The anniversary of the most recent act of treason in modern American history is coming up on January 6. It will be exactly one year from the date when the mob of conservatives ala orange tried to overturn the results of a legal election. When their efforts to gerrymander their way back into power failed, the conservatives ala orange pouted and convince their feeble minded true believers to overthrow the US government. I have rarely, if ever, agreed with Romney, Cheney, Dubya, et. al. I feel indebted, however,  to them for making a principled stand. The same can not be said of most of the rest of the GOP congressional caucus who curried favor with the orange moron in order to get re-elected.

As the sentences comes down of the foot soldiers of the January 6 insurrection, I am hoping, beyond all hope, that those congressional traitors will also be sentenced and penalized. I am looking at you Turtle boy, McCarthy, Jordan, Greene, Nunes, Cruz, Boebert, et. al.

Works Cited

John Brockman, Editor. Possible Minds-25 Ways of Looking at AI. New York: Penguin Press, 2019.

Kahneman, Daniel. Thinking Fast and Slow. NYC: Farrar, Straus and Giroux, 2013.

Lemov, Doug. The Coach's Guide to Teaching. Clearwater, FL: John Catt Educational Ltd, 2020.

Lin, Yutang. The Importance of Living. New York: William Morrow and Company, 1937.

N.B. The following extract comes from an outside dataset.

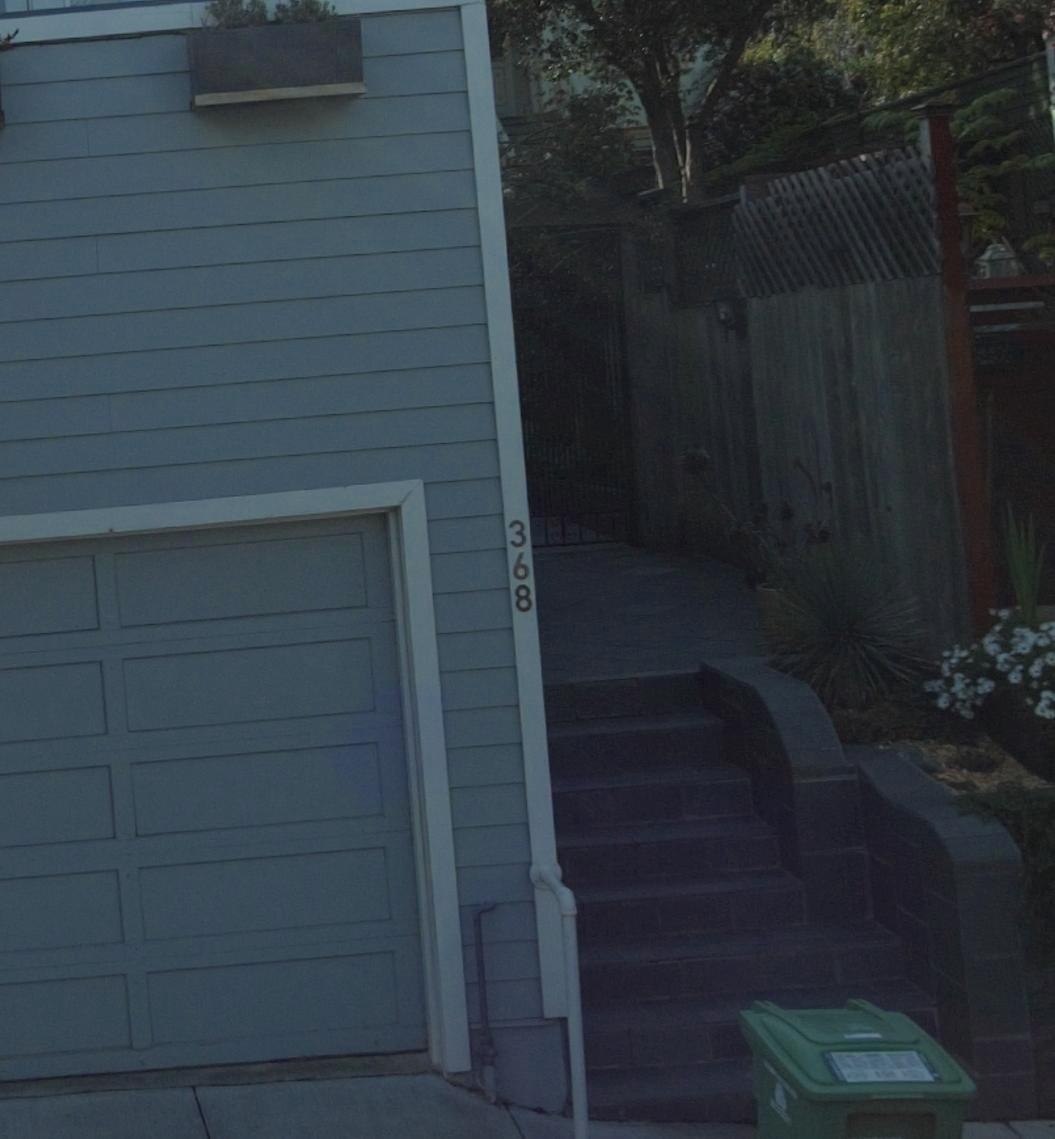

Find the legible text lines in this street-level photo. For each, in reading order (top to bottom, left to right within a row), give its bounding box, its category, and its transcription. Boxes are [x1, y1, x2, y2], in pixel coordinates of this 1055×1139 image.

[506, 519, 534, 613] StreetNumber: 368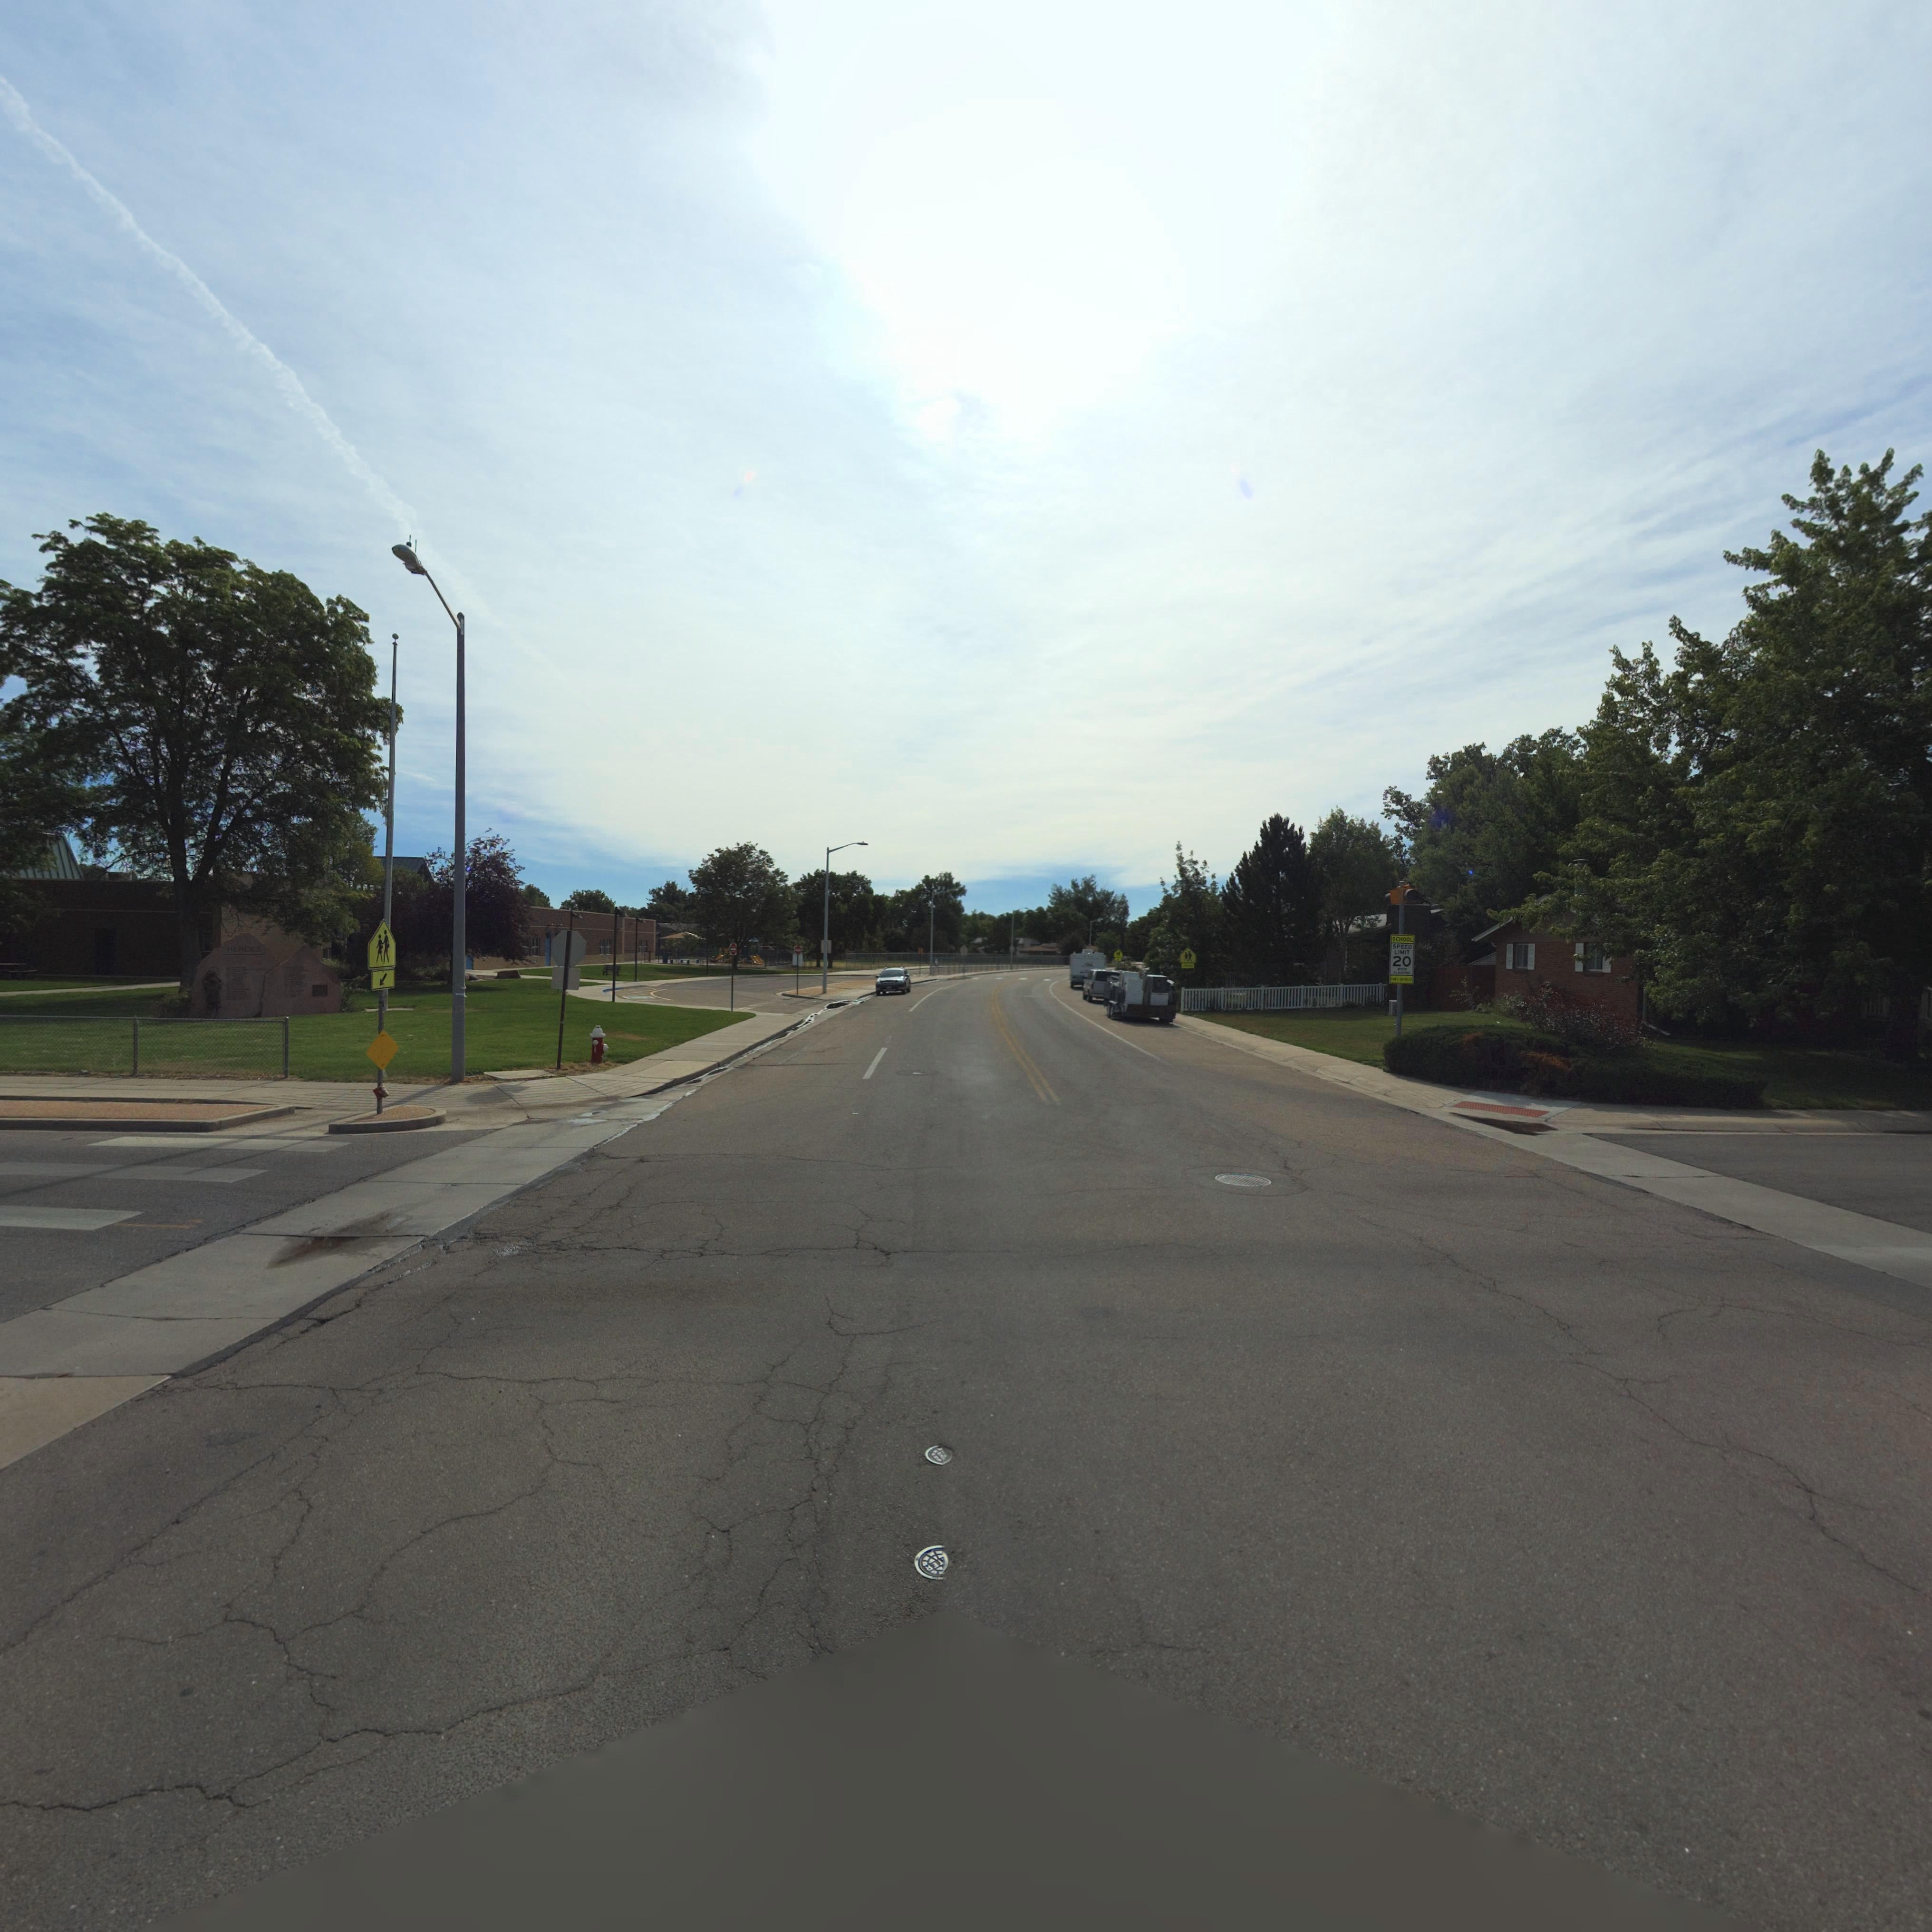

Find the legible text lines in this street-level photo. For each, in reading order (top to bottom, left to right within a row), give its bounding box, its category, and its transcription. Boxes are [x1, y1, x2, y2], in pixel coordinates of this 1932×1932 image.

[1392, 956, 1411, 967] StreetNumber: 20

McChrystal, Stanley, Jeff Eggers, and Jason Mangone. Leaders: Myth and Reality. New York City: Penguin, 2018.

Paul, Annie Murphy. The Extended Mind-The Power of Thinking Outside the Brain. New York: Houghton Mifflin Harcourt, 2021.

Root-Bernstein, Robert and Michele. Sparks of Genius-The 13 Thinking Tools pf tje World's Most Creative People. New York: Houghton Mifflin, 1999.

Schwalbe, Will. Books For Living. New York: Alfred Knopf, 2017.

Schwarzlose, Rebecca. Brainscapes. New York: Houghton Mifflin Harcourt, 2021.

Tversky, Barbara. Mind In Motion-How Action Shapes Thought. New York: Hachette Book Group, 2019.

Wiener, Norbert. Cybernetics. Cambridge: MIT Press, 1961.

—. The Human Use of Human Beings-Cybernetics and Society. Garden City, NY: Doubleday Anchor Books, n.d.